A deep dive on DOIs

eXtyles has been linking to Crossref for a very long time—DOI linking and correction is a core element of our reference processing. Now we’ve extended our Crossref linking to not only better handle data citations but also improve how eXtyles verifies DOIs for all reference types.

Remind me how eXtyles DOI linking works?

Until now, eXtyles has found and added DOI links by first parsing unstyled references into component pieces, then performing a metadata lookup on Crossref using all available metadata except an author-provided DOI. For example, with a journal reference, eXtyles DOI linking queries Crossref based on the first author’s surname, article title, journal name, volume, first page, and year. For a conference reference, eXtyles often queries Crossref using only the first author’s name, paper title, and year.

When the reference included an author-supplied DOI, eXtyles did one of 3 things:

  1. If the author’s DOI matched the DOI returned by the Crossref query, then eXtyles simply used the DOI returned by the Crossref query.
  2. If the author’s DOI did not match the DOI returned by the Crossref query, then eXtyles used the DOI returned by the Crossref query, and inserted a warning that the author’s DOI had been corrected.
  3. If no match was returned by Crossref, eXtyles silently ignored the DOI.

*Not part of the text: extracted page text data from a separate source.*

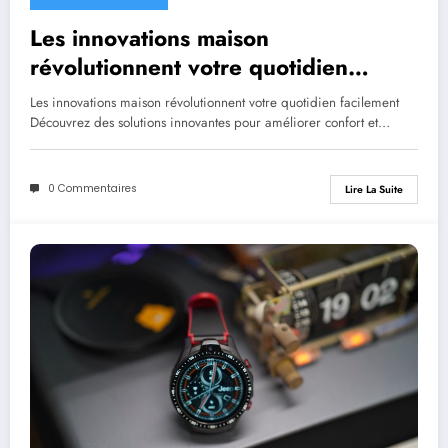
Les innovations maison
révolutionnent votre quotidien
facilement
Les innovations maison révolutionnent votre quotidien facilement
Découvrez des solutions innovantes pour améliorer confort et…
0 Commentaires
Lire La Suite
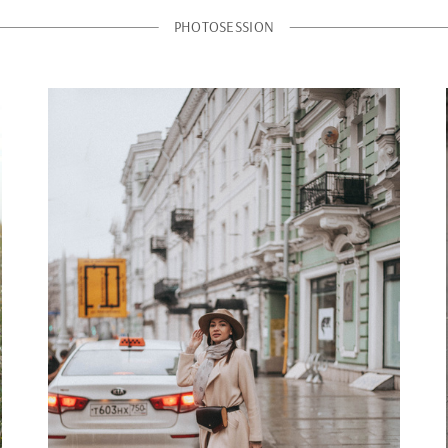
PHOTOSESSION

This means that while eXtyles has been very good at finding and adding DOIs based on citation metadata (excluding the DOI), until now it hasn’t been so good at flagging problems with author-supplied DOIs.

Until a few years ago, this was usually a valid approach, not only because authors rarely provided DOIs but because, in our experience, author-provided DOIs had a 20% error rate! Now that authors are increasingly citing online-only materials, such as journal articles published online ahead of print, preprints, and data sets, we increasingly see author-provided DOIs in references—so it was high time to revisit our methodology.

So how does DOI linking work now?

We’ve shifted from using metadata queries exclusively, to a multi-step process that allows eXtyles to also verify author-supplied DOIs. Here’s how it works:

If the author has provided a DOI, then eXtyles will

  1. Query Crossref using available metadata (except the DOI), just as it always has. If Crossref returns a DOI, then eXtyles follows the logic described above. If not,
  2. eXtyles checks to see if the author-supplied DOI is malformed (e.g., missing the 10.XXXX prefix). If the DOI is malformed, then eXtyles adds a warning comment. If the DOI syntax is valid,
  3. eXtyles queries Crossref to see if the DOI is registered. If the return from Crossref is valid, then eXtyles turns the author-supplied DOI into a hyperlink. If Crossref indicates that the DOI is not registered with Crossref,
  4. eXtyles queries Crossref again to discover the registration agency for the DOI. If Crossref returns a registration agency, eXtyles adds a comment identifying the agency. If not,
  5. eXtyles adds a warning comment to indicate that the DOI is unknown, and that the author should be queried for a corrected DOI.

→ Did you know? Crossref is not the only registration agency for DOIs! For example, DataCite DOIs are registered with DataCite, not with Crossref.

This means that eXtyles now verifies every single DOI in a reference list, for every type of reference!